# [Consigne A]
Recopiez le passage du texte sur le corps qui va de « Le sociologue français » jusqu'à « de David LeBreton. » inclus.

# [Texte]

Trop gros, trop mince, trop vieux, trop ou pas assez couvert, imparfait, ou simplement différent de l’idéal dressé par la société occidentale. Le corps — surtout celui des femmes — est une source intarissable de conflits, d’attentes, d’obsessions et de contraintes. Et ce, malgré les avancées majeures, dont celles qu’ont permises les luttes féministes. Pourquoi, encore aujourd’hui, le corps fait-il autant débat?

Mon corps, c’est moi

Le sociologue français David Le Breton rappelle que le corps a toujours été l’objet d’enjeux sociaux importants. Mais depuis la fin des années 1980 et le début des années 1990, il constate la montée en puissance d’un phénomène qu’il appelle la « fétichisation du corps ». « Le corps prend une place grandissante dans l’image de soi et dans la manière dont on est perçu par les autres. En témoignent les vogues mondiales du tatouage et du piercing. Tout ce qui a trait à l’apparence corporelle a désormais une importance majeure », affirme-t-il.

Photographie de David LeBreton.
«  […] ce qui est très étonnant, c’est que le féminin et le masculin continuent d’avoir des statuts différents. L’homme a un corps, alors que la femme est un corps. »
 — David Le Breton, sociologue français

Selon lui, l’individualisme serait au cœur de cette évolution. « Nous vivons de moins en moins entre nous, le sentiment d’appartenance à une classe sociale diminue constamment. En contrepartie, nous voyons émerger une figure de l’individu, celle de l’homme ou de la femme, qui va revendiquer le droit de vivre selon ses choix et ses valeurs. »

# [Données de l'exercice]
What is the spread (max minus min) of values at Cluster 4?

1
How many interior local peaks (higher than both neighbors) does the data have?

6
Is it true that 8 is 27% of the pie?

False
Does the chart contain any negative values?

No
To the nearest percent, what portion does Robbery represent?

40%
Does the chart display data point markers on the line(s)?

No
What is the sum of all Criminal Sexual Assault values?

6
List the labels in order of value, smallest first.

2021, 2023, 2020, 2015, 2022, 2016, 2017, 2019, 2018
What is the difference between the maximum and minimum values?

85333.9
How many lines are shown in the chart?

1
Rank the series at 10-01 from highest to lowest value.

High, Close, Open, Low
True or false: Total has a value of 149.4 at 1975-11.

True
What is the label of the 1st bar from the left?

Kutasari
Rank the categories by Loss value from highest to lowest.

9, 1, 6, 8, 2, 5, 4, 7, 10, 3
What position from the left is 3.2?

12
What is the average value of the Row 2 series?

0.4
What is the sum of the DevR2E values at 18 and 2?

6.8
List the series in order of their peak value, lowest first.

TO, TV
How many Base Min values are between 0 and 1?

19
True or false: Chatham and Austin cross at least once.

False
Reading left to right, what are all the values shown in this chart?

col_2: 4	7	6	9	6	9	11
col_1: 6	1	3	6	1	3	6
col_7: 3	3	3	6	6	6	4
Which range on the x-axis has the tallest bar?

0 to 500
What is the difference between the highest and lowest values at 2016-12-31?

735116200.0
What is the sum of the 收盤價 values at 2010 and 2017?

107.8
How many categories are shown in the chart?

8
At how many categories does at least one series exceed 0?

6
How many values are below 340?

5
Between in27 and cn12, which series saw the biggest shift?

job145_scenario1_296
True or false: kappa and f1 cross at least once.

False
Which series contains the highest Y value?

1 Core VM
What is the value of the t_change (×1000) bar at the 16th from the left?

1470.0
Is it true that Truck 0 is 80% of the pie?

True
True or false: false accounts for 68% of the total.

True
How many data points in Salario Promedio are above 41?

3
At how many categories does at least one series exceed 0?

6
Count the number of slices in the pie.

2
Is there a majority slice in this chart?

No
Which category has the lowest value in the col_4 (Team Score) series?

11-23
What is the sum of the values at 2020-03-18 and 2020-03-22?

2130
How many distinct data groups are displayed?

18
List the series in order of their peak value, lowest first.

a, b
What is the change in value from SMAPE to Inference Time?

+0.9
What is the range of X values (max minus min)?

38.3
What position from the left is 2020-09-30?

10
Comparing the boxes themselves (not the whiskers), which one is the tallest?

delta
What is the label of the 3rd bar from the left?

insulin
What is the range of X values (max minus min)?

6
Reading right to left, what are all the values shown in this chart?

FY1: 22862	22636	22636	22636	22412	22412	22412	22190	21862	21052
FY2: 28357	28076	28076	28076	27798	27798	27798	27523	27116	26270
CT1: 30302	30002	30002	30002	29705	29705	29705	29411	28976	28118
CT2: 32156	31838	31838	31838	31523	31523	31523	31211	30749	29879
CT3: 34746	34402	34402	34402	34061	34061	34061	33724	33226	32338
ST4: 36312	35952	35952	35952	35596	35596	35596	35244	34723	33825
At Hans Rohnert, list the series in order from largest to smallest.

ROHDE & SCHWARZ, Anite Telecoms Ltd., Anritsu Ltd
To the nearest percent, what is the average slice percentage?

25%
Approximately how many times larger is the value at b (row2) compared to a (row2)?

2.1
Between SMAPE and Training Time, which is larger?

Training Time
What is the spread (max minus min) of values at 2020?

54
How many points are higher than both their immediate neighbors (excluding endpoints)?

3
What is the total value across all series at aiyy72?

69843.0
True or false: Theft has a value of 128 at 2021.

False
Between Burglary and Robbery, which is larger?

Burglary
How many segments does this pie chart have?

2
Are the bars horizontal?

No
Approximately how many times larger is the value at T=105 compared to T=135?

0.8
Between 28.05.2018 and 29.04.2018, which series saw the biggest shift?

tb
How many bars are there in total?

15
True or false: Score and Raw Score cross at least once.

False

# [Consigne B]
Trouvez dans les lignes ci-dessus toutes celles qui contiennent le mot « spread », puis recopiez-les.

# [Votre réponse A]
Le sociologue français David Le Breton rappelle que le corps a toujours été l’objet d’enjeux sociaux importants. Mais depuis la fin des années 1980 et le début des années 1990, il constate la montée en puissance d’un phénomène qu’il appelle la « fétichisation du corps ». « Le corps prend une place grandissante dans l’image de soi et dans la manière dont on est perçu par les autres. En témoignent les vogues mondiales du tatouage et du piercing. Tout ce qui a trait à l’apparence corporelle a désormais une importance majeure », affirme-t-il.

Photographie de David LeBreton.

# [Votre réponse B]
What is the spread (max minus min) of values at Cluster 4?
What is the spread (max minus min) of values at 2020?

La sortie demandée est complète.